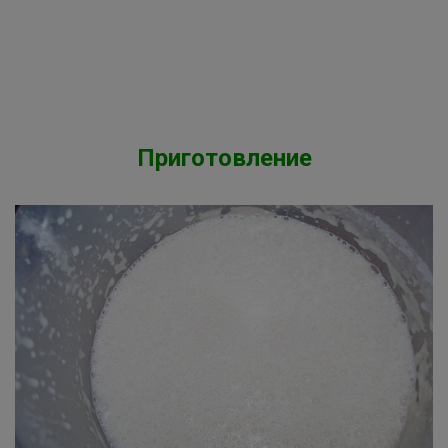
Приготовление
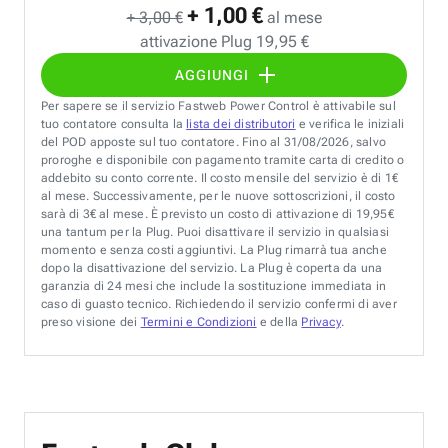
+ 1,00 €
+ 3,00 €
al mese
attivazione Plug 19,95 €
AGGIUNGI
Per sapere se il servizio Fastweb Power Control è attivabile sul
tuo contatore consulta la
lista dei distributori
e verifica le iniziali
del POD apposte sul tuo contatore. Fino al 31/08/2026, salvo
proroghe e disponibile con pagamento tramite carta di credito o
addebito su conto corrente. Il costo mensile del servizio è di 1€
al mese. Successivamente, per le nuove sottoscrizioni, il costo
sarà di 3€ al mese. È previsto un costo di attivazione di 19,95€
una tantum per la Plug. Puoi disattivare il servizio in qualsiasi
momento e senza costi aggiuntivi. La Plug rimarrà tua anche
dopo la disattivazione del servizio. La Plug è coperta da una
garanzia di 24 mesi che include la sostituzione immediata in
caso di guasto tecnico. Richiedendo il servizio confermi di aver
preso visione dei
Termini e Condizioni
e della
Privacy
.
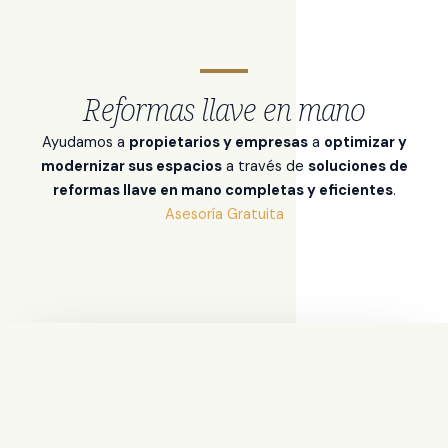
Reformas llave en mano
Ayudamos a
propietarios y empresas
a
optimizar y
modernizar sus espacios
a través de
soluciones de
reformas llave en mano completas y eficientes
.
Asesoría Gratuita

================================

Your instructions » Exact copy, no pictures: return the entries word for word.

Written response »
Приготовление
+ 1,00 €
+ 3,00 €
al mese
attivazione Plug 19,95 €
AGGIUNGI
Per sapere se il servizio Fastweb Power Control è attivabile sul
tuo contatore consulta la
lista dei distributori
e verifica le iniziali
del POD apposte sul tuo contatore. Fino al 31/08/2026, salvo
proroghe e disponibile con pagamento tramite carta di credito o
addebito su conto corrente. Il costo mensile del servizio è di 1€
al mese. Successivamente, per le nuove sottoscrizioni, il costo
sarà di 3€ al mese. È previsto un costo di attivazione di 19,95€
una tantum per la Plug. Puoi disattivare il servizio in qualsiasi
momento e senza costi aggiuntivi. La Plug rimarrà tua anche
dopo la disattivazione del servizio. La Plug è coperta da una
garanzia di 24 mesi che include la sostituzione immediata in
caso di guasto tecnico. Richiedendo il servizio confermi di aver
preso visione dei
Termini e Condizioni
e della
Privacy
.
Reformas llave en mano
Ayudamos a
propietarios y empresas
a
optimizar y
modernizar sus espacios
a través de
soluciones de
reformas llave en mano completas y eficientes
.
Asesoría Gratuita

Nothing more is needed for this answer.